TEXTAUSZUG ▸
Im Presbyterium befand sich über dem Hauptalter ein Gemälde mit der Darstellung der Allerheiligen Dreifaltigkeit. Das Bild hatte das Format 2,10 x 3,40 m und wurde von dem Maler Joseph Bergler geschaffen, der ab 1800 Direktor der neugegründeten Akademie der Bildenden Künste in Prag war. Darunter befand sich ein weiteres Gemälde mit Darstellung der Jungfrau Maria mit dem Jesuskind auf ihrem rechten Arm, das 50 x 40 cm groß war. Auf beiden Seiten des Bildes befanden sich zwei Engelstatuen, die jeweils 80 cm groß waren.
Auf der rechten Seite befanden sich der Seitenaltar aus dem Jahr 1807 mit der Darstellungen der Unbefleckten Empfängnis und dem Heiligen Aloisius. Im Jahr 1850 erhielt der Altar noch eine 82 cm große Marien-Holzstatue und eine 93 cm große Gipsstatue mit der Darstellung des Göttlichen Herzens Jesu. Die beiden Statuen fanden später ihren Platz in der Kapelle des Pfarrhauses. Neben der auf der linken Seite des Altarraumes befindlichen Kanzel hing ein 58 x 30 cm großes Ölbild mit der Darstellung der vier Evangelisten. In der Kirche standen insgesamt 15 Kirchenbänke in zwei Reihen. Sie boten Platz für je sechzehn Gläubige.
Der Orgelbauer Franz Feller der Ältere aus Königswald schuf für die Straußnitzer Kirche im Jahre 1841 eine Orgel. Sie wurde im Jahre 1847 auf 200 Gulden geschätzt und in späteren Jahren mehrmals repariert. Im Jahre 1919 wurde sie durch eine neues Instrument ersetzt. Im Frühjahr 1971 wurden die Orgel zuerst in die Maria-Magdalena-Kirche nach Böhmisch Leipa und danach (um 1984) nach Richwald bei Bartfeld in die Slowakei gebracht. Dort hat sie der Pfarrer Ladislav Franz für die Kirche in Scheibe gekauft. In Scheibe wurde die Orgel nicht installiert. Ihre Spur verliert sich mit dem Tode des Pfarrers Franz im Jahre 2010.

DATENSÄTZE ▸
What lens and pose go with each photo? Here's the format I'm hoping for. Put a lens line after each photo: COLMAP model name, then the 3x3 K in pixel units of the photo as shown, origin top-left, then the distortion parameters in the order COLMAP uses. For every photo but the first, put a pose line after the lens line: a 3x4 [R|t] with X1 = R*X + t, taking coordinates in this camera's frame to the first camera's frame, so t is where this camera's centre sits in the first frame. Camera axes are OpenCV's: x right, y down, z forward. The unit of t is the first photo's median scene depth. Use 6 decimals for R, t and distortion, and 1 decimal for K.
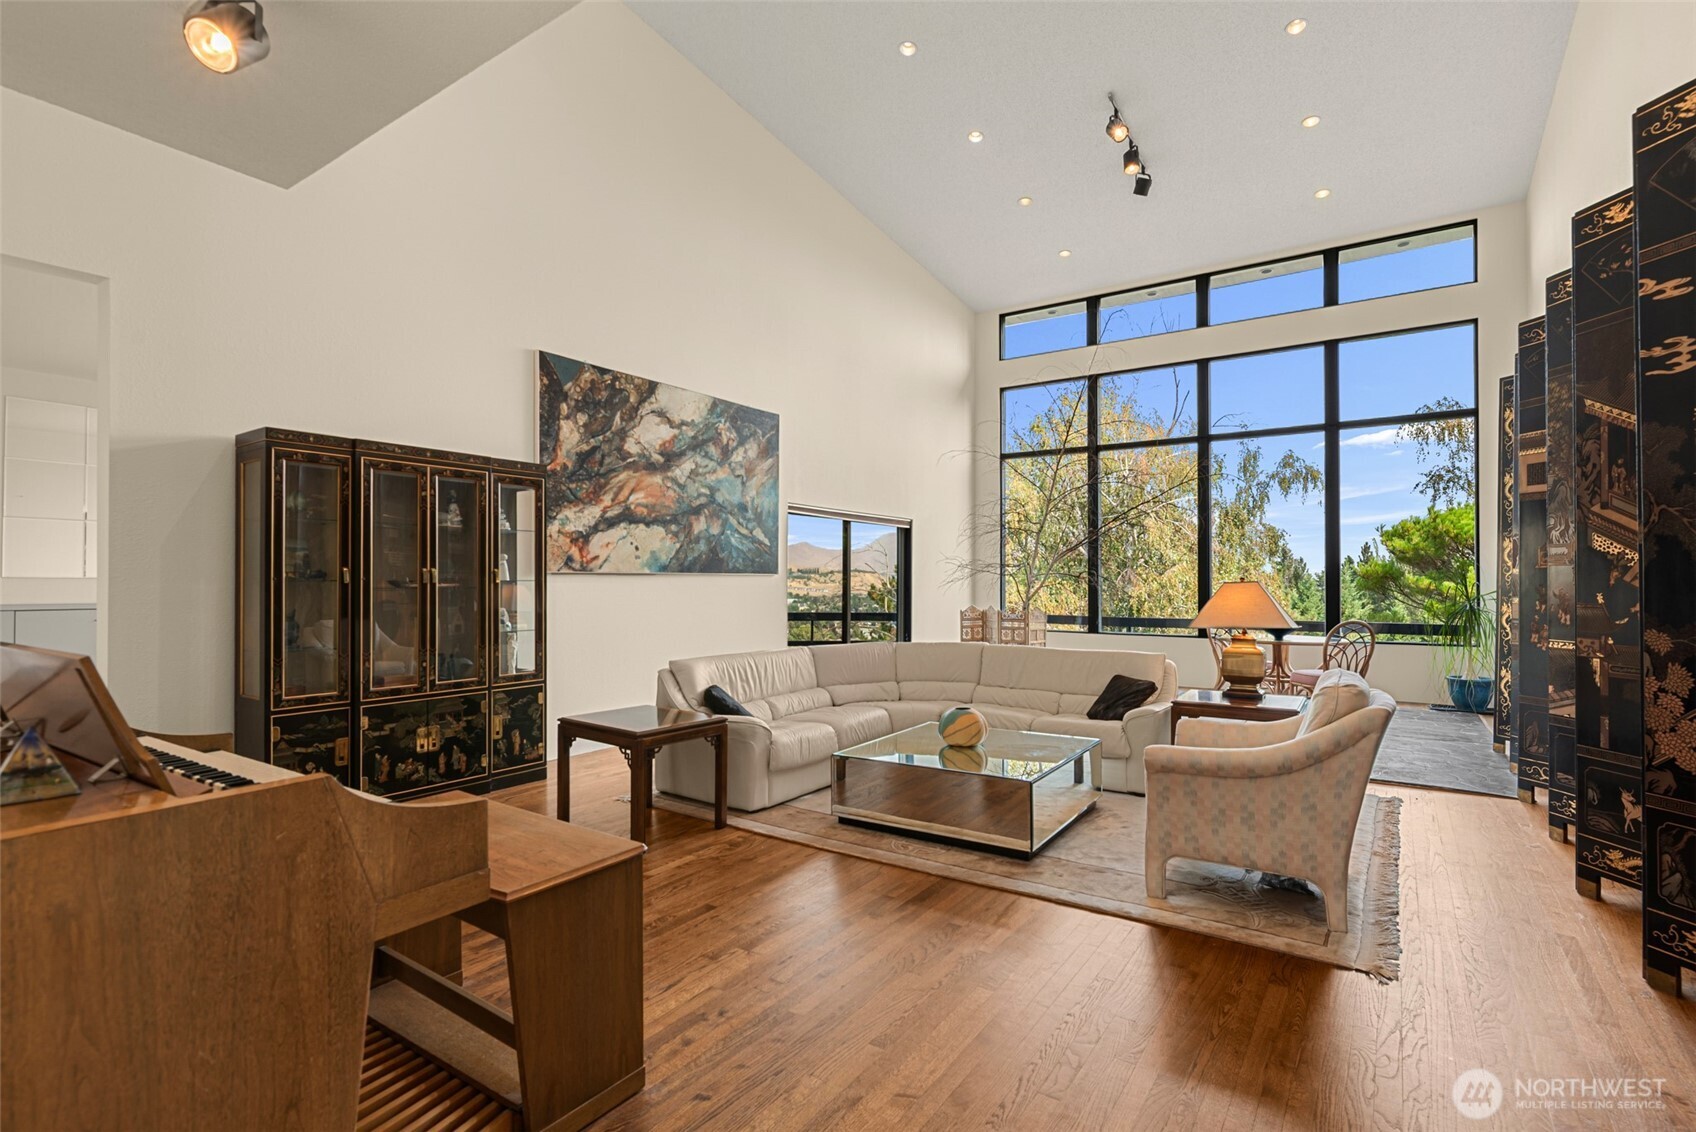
lens RADIAL K [[807.2, 0, 856.4], [0, 807.2, 578.7], [0, 0, 1]] dist [0.002156, -0.000253]
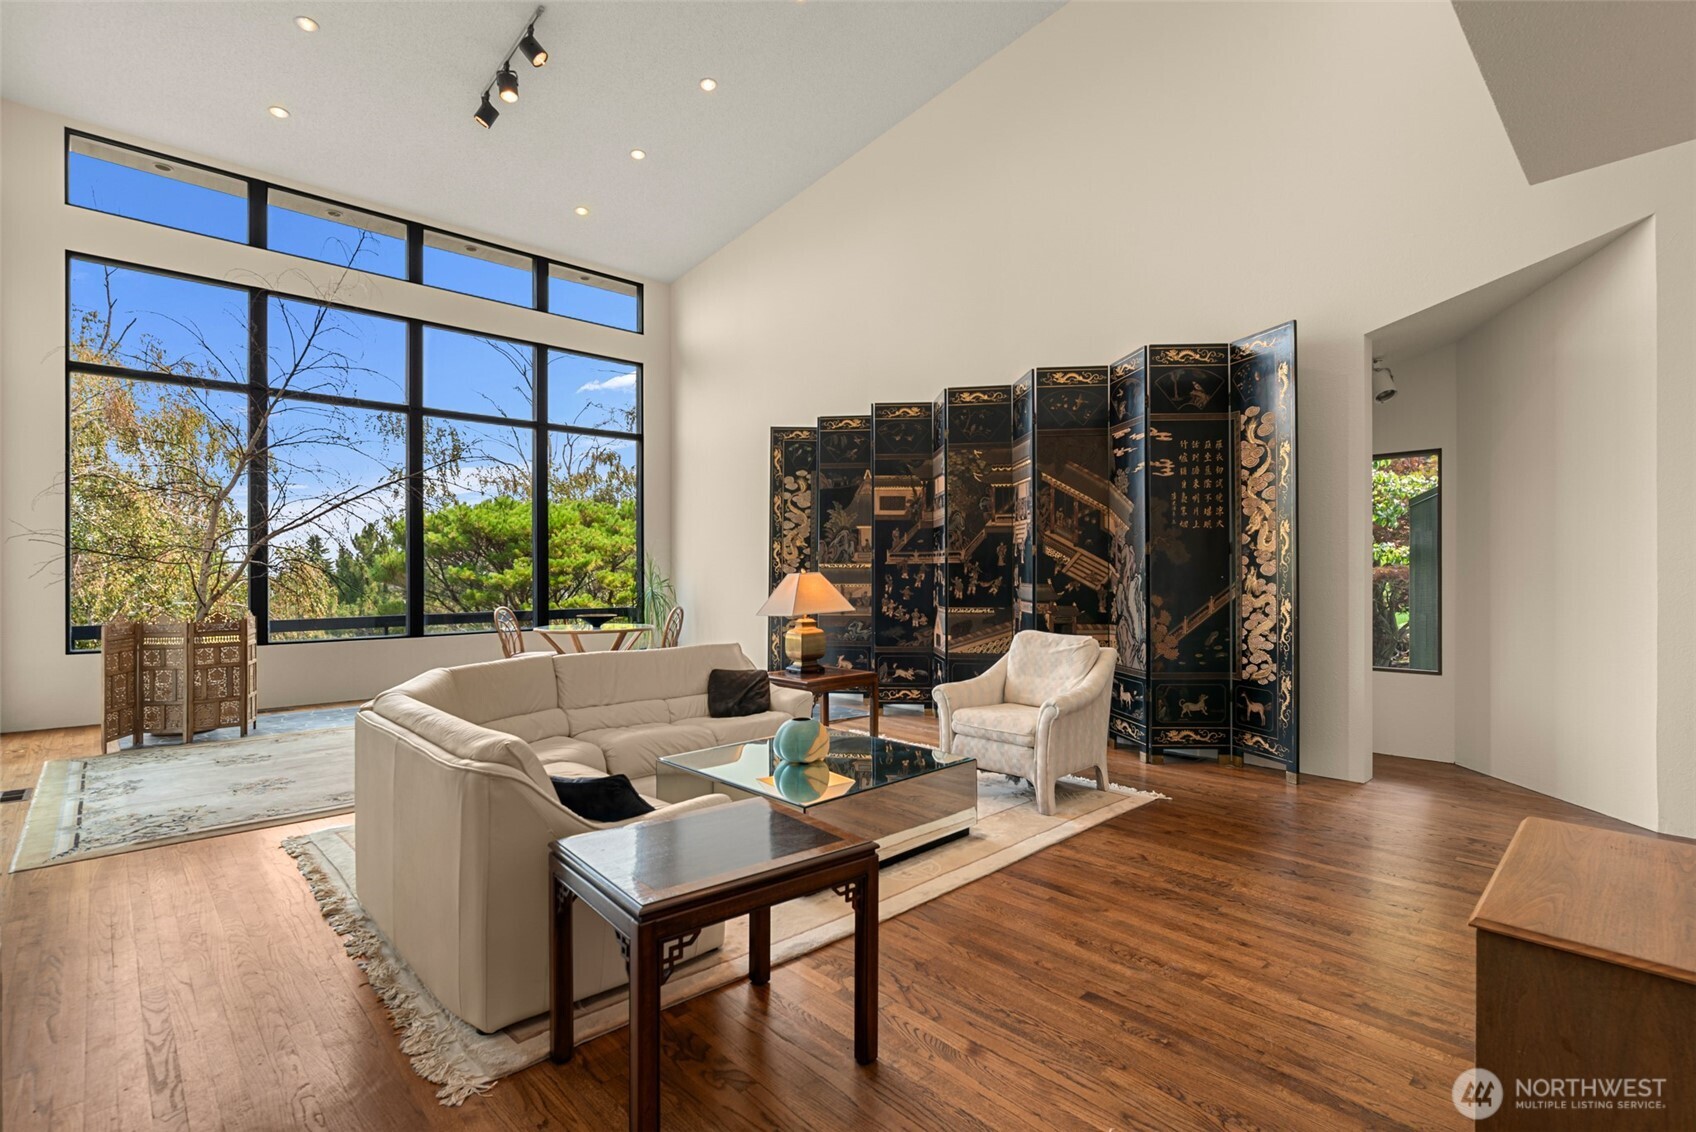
lens RADIAL K [[807.2, 0, 853.3], [0, 807.2, 568.9], [0, 0, 1]] dist [0.002156, -0.000253]
pose [[0.205977, 0.003205, 0.978552, -0.477191], [-0.001451, 0.999995, -0.002970, 0.000732], [-0.978556, -0.000808, 0.205980, 0.514231]]
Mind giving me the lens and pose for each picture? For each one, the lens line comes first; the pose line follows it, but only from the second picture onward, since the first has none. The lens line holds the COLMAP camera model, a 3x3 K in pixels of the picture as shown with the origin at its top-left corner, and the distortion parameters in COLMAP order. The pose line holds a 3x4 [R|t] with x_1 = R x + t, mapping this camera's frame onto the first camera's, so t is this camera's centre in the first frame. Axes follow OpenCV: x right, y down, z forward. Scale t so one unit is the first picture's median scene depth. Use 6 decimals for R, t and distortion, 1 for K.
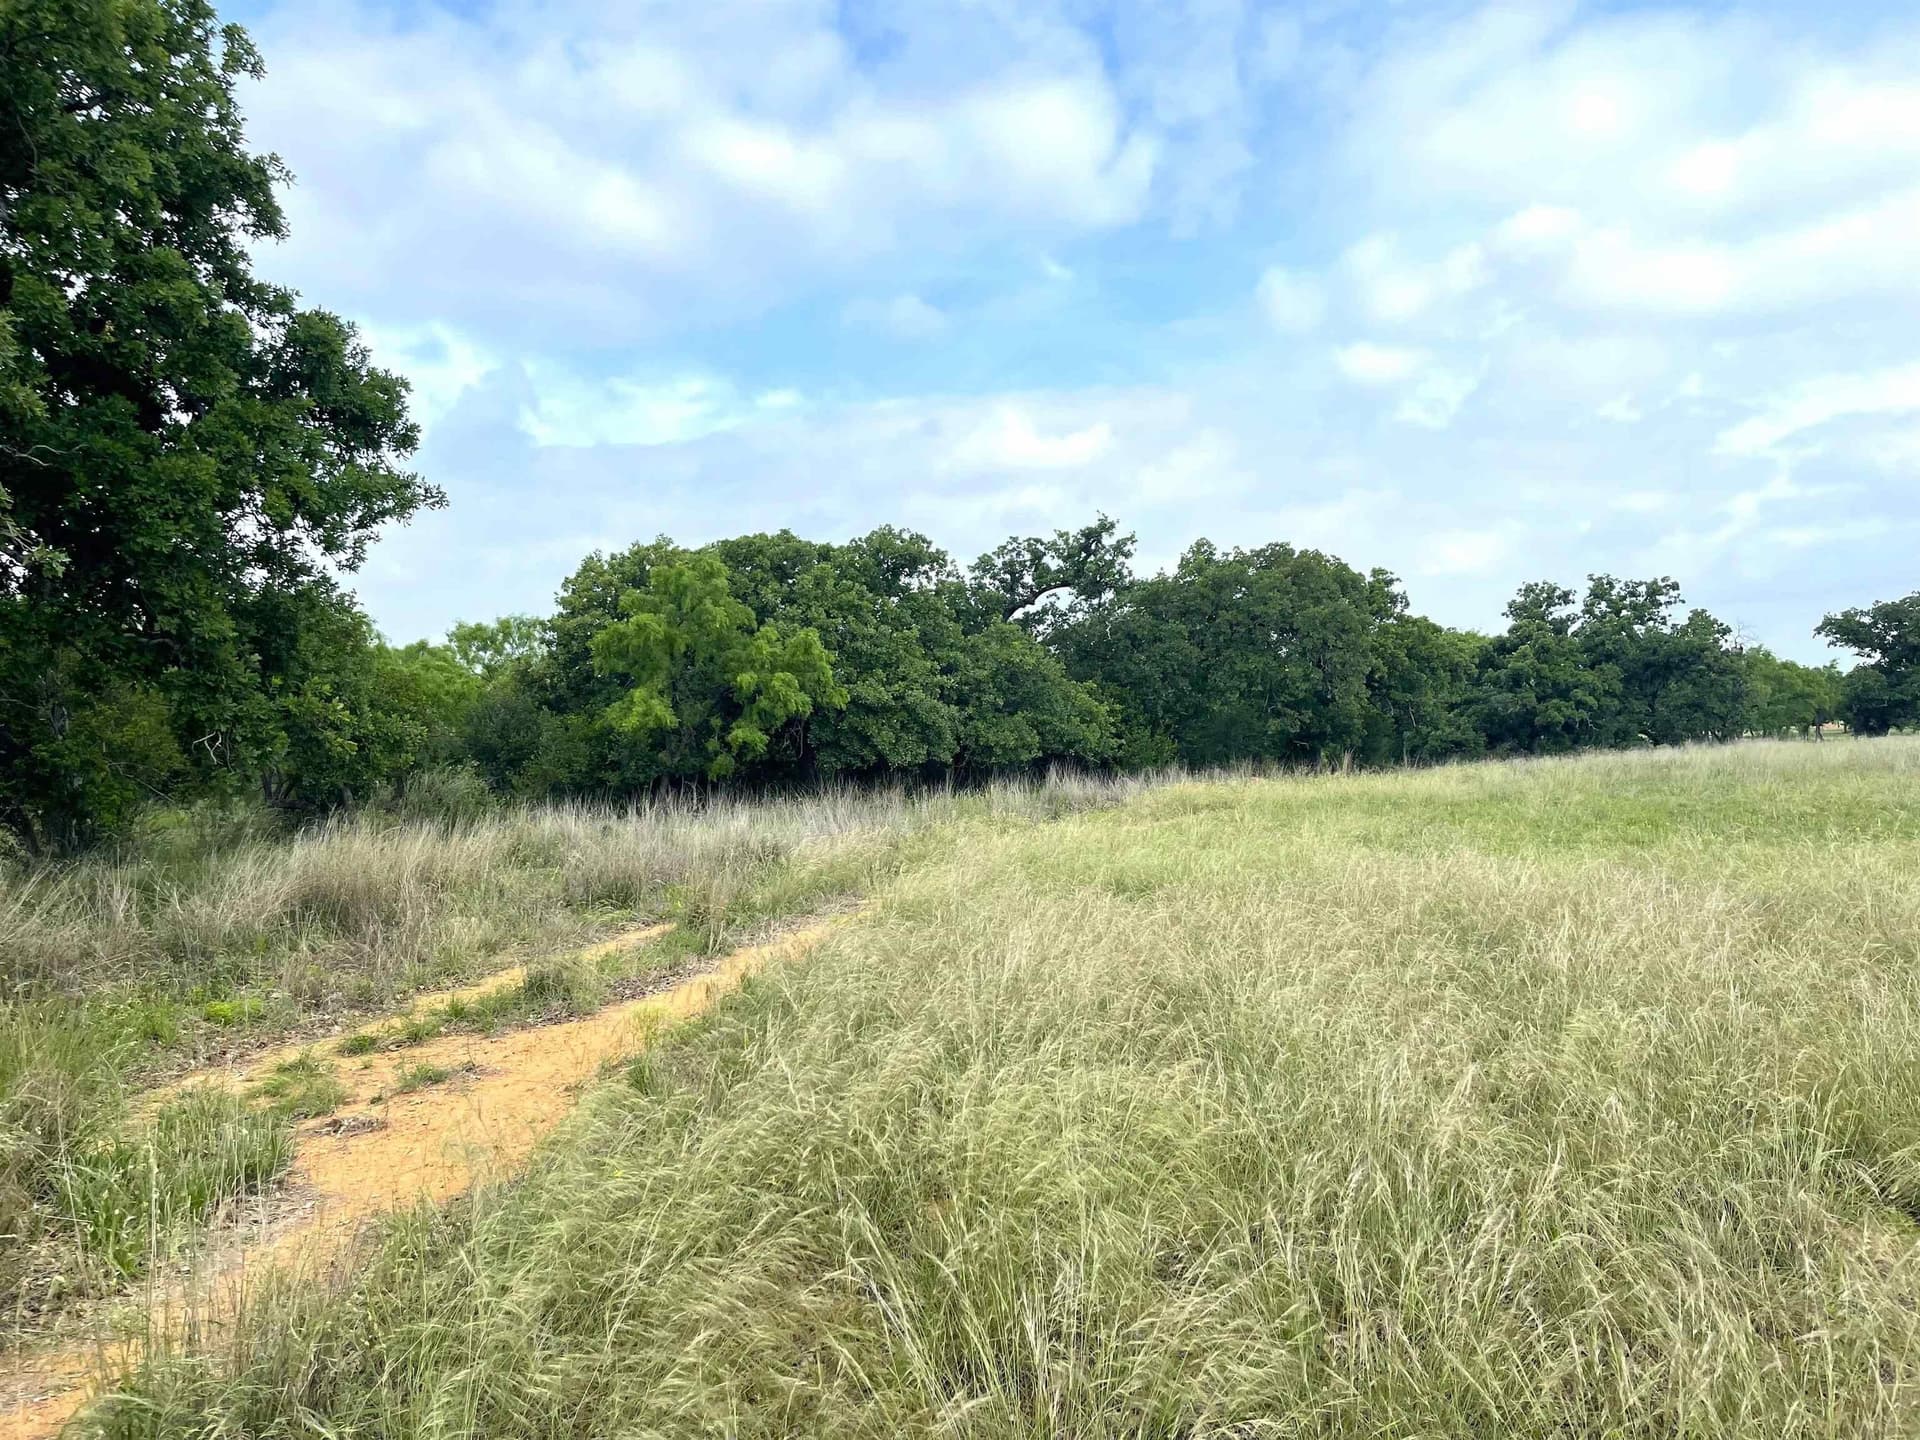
lens RADIAL K [[1446.5, 0, 960.0], [0, 1446.5, 720.0], [0, 0, 1]] dist [0.080605, -0.112373]
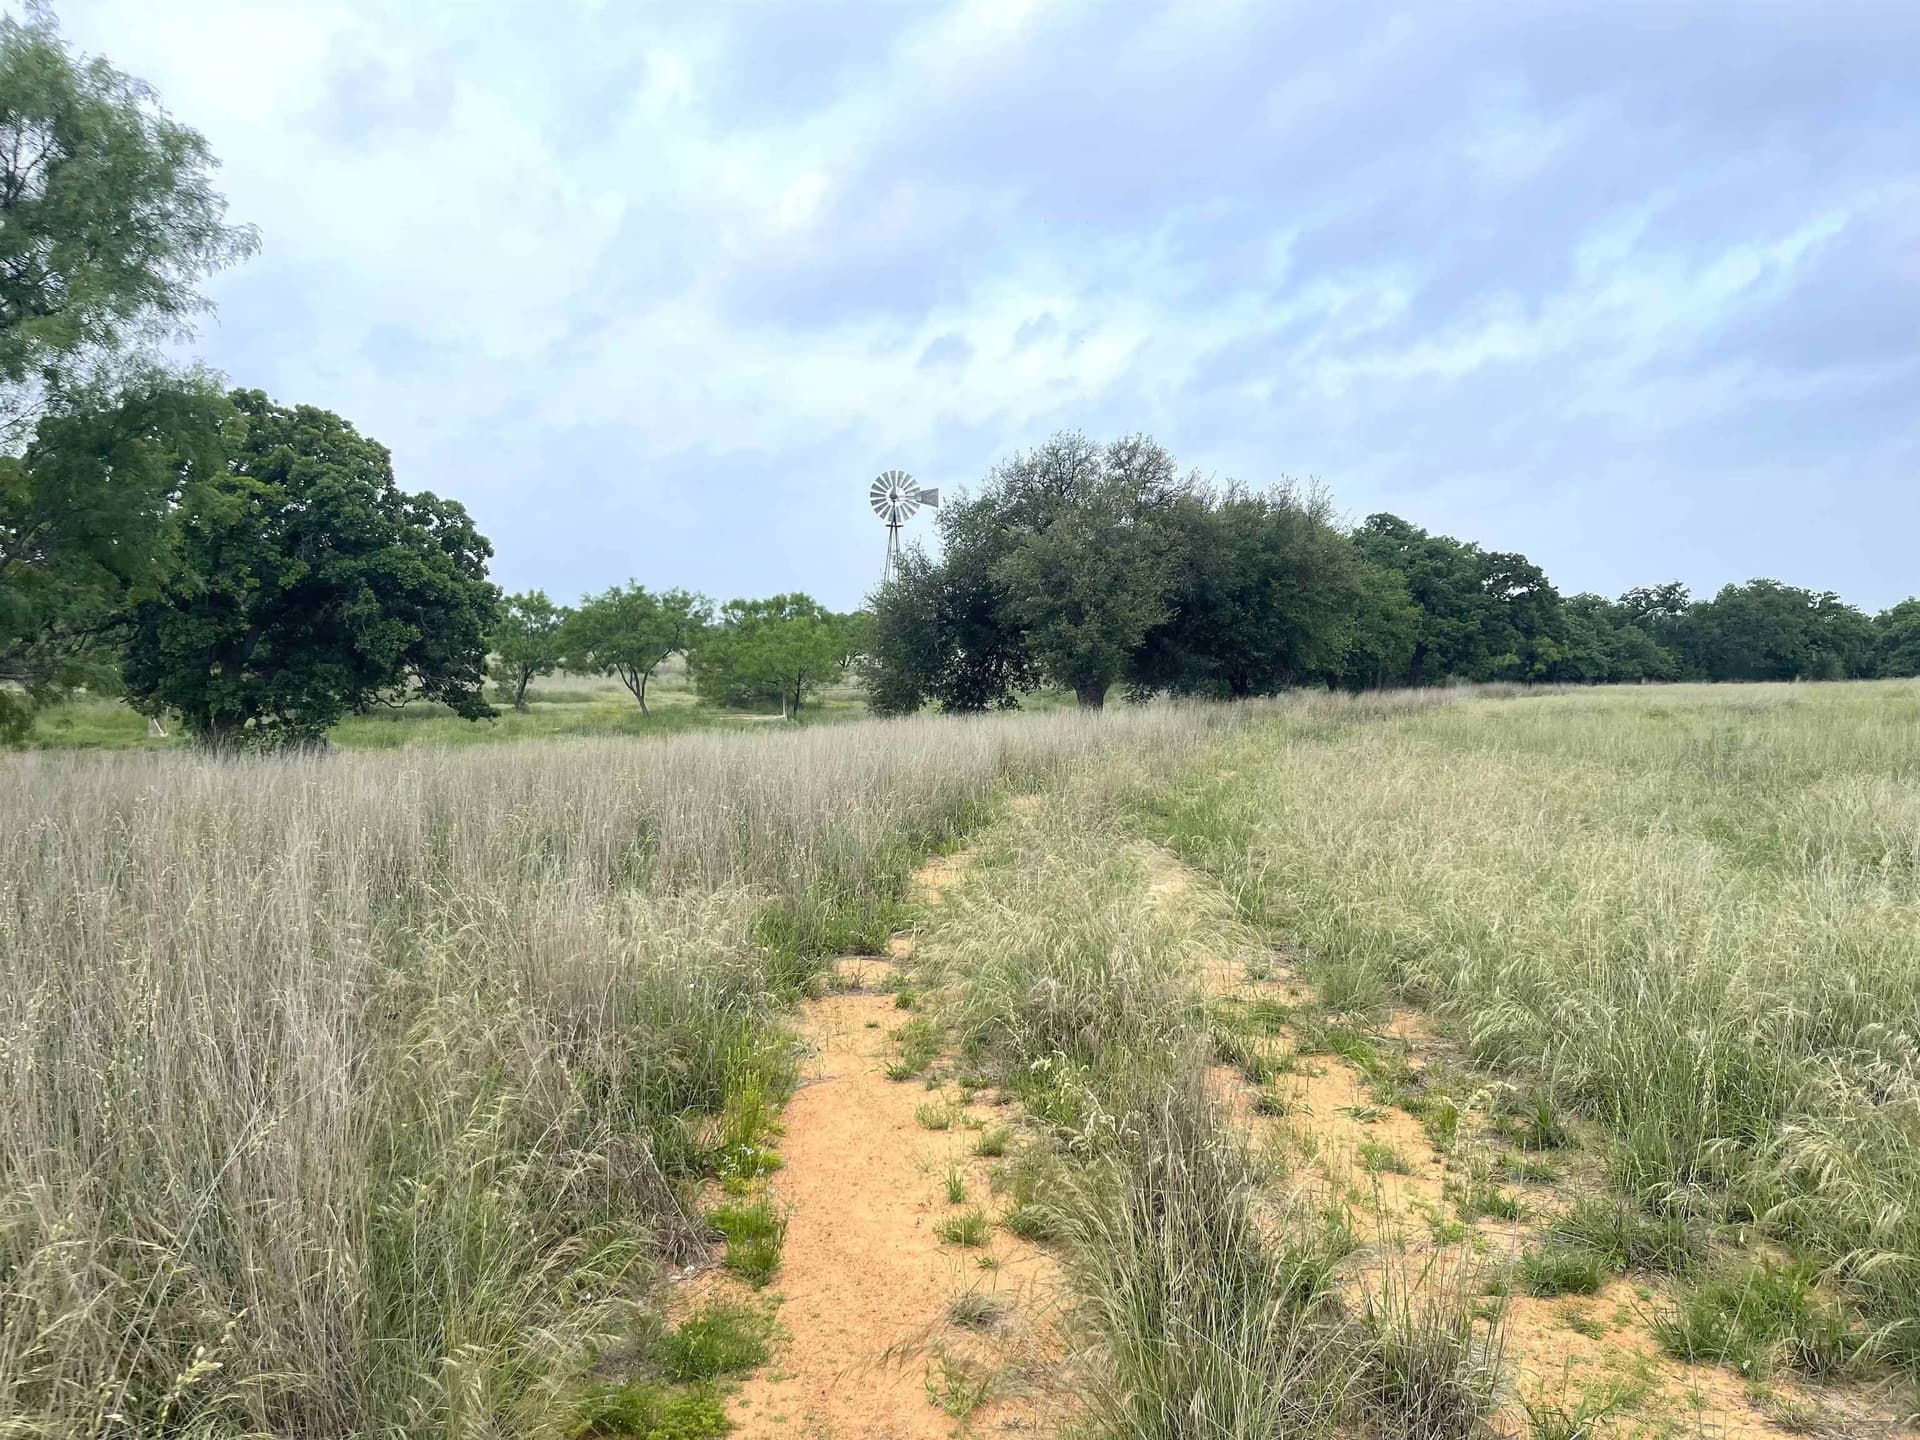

AUFGABENSTELLUNG ▸ Welcher Maler schuf laut dem Textauszug das Gemälde der Allerheiligen Dreifaltigkeit im Presbyterium?

ERLEDIGTE AUFGABE ▸ Das Gemälde schuf der Maler Joseph Bergler.